═════ Document section
[cap-talk] Architectural Choices for Security: terminology
Jed Donnelley
capability at webstart.com
Mon Nov 19 03:54:29 EST 2007
At 07:52 PM 11/18/2007, David Hopwood wrote:
>Jed Donnelley wrote:
> > It seems to me that another distinction that is rolling around
> > in here is the ability or non ability to delegate. For me that
> > is the fundamental aspect of a "capability" system.
>
>Nope. Non-capability systems that support impersonation (e.g.
>Windows NT) provide the ability to delegate. They do so in an
>extremely dangerous and error-prone way -- so much so that it is
>probably not a good idea to ever use this mechanism -- but they
>do provide it. Even Unix 'setuid/setgid' provide some ability to
>delegate.
By delegate I meant delegate individual permissions (to
whatever level permissions are controlled), not identities
for ambient authority or any other sort of forced group/bundled
permission set. Sorry if I wasn't clear about that.
>In an IBAC system, whether a request succeeds is dependent on the
>requesting subject. That holds regardless of differences between
>systems as to which properties of a subject are tested.
As I argued in Managing Domains:
http://www.webstart.com/jed/papers/Managing-Domains/#s10
I believe you can get the effect of a capability system
(functional effect) with an ACL-based implementation.
The basic idea is to set up a protocol where any
process with a permission can add any other process
that it can communicate with to the ACL for that
permission in such a way that the process being
added (as it finds out in a message) can know that
the "sending" process had the message originally.
>In a cap system, whether a given request succeeds it is not dependent
>on the requesting subject at all. Different subjects are distinguished
>by being able to send different messages, and it is only the message
>contents that determine what happens.
══════════
*Task A:*
Copy the post about capability terminology from "By delegate I" up to and including "subject are tested.".
*Task B:*
In the rows, repeat each line verbatim from the line with "scientific name: Lacistema aggregatum" up to and including the line with "county / district: Hueyapan".
The rows have no connection to the post about capability terminology.
═════ Available data
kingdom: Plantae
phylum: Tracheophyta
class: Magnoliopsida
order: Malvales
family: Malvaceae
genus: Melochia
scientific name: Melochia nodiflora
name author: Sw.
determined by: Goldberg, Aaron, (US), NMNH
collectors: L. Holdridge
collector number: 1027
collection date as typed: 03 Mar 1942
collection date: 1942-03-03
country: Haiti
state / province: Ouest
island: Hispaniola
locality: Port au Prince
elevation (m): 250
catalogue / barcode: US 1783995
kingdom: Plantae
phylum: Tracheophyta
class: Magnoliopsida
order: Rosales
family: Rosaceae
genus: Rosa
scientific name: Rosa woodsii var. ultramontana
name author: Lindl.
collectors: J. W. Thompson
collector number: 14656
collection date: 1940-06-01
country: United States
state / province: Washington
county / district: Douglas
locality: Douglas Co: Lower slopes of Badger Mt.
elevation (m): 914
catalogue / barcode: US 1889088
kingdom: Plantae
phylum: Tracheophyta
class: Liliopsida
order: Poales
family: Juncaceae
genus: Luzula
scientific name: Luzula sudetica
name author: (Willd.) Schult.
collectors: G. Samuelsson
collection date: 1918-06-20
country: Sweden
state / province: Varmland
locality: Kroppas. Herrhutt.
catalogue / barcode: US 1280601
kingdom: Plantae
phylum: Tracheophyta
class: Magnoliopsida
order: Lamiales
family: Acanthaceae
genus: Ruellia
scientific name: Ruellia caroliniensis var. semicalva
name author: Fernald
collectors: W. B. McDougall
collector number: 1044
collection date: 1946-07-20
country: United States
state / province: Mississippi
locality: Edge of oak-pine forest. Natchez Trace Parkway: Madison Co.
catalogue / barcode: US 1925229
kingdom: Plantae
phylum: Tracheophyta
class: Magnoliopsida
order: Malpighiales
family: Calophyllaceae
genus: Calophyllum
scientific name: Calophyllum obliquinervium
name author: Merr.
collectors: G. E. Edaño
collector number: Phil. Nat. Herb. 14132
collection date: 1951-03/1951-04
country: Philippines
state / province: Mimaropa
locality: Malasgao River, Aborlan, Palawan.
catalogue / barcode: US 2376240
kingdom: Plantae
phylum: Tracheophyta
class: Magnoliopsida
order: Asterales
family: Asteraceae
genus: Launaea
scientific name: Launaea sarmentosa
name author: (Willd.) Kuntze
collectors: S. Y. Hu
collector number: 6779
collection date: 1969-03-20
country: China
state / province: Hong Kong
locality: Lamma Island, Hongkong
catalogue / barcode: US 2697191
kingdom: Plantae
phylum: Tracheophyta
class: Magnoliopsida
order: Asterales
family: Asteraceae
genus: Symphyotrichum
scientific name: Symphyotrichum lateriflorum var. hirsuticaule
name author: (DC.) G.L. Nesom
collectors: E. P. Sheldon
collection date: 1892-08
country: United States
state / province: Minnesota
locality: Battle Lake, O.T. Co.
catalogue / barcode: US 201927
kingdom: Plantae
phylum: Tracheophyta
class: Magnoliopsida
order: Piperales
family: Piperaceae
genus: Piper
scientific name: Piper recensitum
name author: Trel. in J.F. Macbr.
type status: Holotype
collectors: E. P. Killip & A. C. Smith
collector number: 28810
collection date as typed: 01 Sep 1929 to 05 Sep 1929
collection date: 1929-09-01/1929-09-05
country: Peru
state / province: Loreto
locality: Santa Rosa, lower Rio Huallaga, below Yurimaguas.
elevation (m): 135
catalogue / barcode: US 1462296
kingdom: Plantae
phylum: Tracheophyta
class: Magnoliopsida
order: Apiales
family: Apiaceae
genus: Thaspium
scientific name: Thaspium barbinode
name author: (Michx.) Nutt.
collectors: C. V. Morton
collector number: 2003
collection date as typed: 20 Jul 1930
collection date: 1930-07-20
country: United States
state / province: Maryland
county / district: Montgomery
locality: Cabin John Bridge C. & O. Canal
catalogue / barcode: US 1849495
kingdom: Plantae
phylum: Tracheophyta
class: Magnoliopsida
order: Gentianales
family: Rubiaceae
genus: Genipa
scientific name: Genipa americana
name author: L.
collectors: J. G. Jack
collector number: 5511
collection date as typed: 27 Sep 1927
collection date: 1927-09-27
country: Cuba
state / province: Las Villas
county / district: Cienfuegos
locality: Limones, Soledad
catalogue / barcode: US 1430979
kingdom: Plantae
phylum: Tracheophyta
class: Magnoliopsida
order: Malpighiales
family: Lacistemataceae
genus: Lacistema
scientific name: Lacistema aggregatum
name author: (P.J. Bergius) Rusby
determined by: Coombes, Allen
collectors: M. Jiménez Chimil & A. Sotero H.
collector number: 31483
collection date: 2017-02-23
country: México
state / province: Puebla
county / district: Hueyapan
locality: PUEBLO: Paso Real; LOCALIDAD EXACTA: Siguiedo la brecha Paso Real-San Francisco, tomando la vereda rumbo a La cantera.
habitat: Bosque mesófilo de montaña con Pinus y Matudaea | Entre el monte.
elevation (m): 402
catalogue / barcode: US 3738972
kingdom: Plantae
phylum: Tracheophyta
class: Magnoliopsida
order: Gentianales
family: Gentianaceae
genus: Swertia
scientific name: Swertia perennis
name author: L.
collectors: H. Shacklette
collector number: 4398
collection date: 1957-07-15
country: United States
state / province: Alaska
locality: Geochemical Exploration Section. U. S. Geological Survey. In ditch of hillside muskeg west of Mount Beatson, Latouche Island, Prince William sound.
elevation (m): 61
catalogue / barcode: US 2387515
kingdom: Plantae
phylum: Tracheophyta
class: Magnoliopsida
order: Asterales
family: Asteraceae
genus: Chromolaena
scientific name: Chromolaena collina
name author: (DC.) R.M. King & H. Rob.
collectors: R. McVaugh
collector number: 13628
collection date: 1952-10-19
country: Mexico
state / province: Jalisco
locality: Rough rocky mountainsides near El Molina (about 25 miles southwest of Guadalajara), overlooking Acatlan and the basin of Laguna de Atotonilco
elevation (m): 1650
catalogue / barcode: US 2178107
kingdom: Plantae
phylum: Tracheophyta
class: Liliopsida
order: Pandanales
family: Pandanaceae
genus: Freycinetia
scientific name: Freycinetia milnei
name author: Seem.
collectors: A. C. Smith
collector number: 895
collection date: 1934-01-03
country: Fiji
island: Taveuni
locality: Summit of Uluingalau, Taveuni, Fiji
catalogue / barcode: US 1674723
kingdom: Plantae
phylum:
══════════
*Correct response A:*
By delegate I meant delegate individual permissions (to
whatever level permissions are controlled), not identities
for ambient authority or any other sort of forced group/bundled
permission set. Sorry if I wasn't clear about that.
>In an IBAC system, whether a request succeeds is dependent on the
>requesting subject. That holds regardless of differences between
>systems as to which properties of a subject are tested.

*Correct response B:*
scientific name: Lacistema aggregatum
name author: (P.J. Bergius) Rusby
determined by: Coombes, Allen
collectors: M. Jiménez Chimil & A. Sotero H.
collector number: 31483
collection date: 2017-02-23
country: México
state / province: Puebla
county / district: Hueyapan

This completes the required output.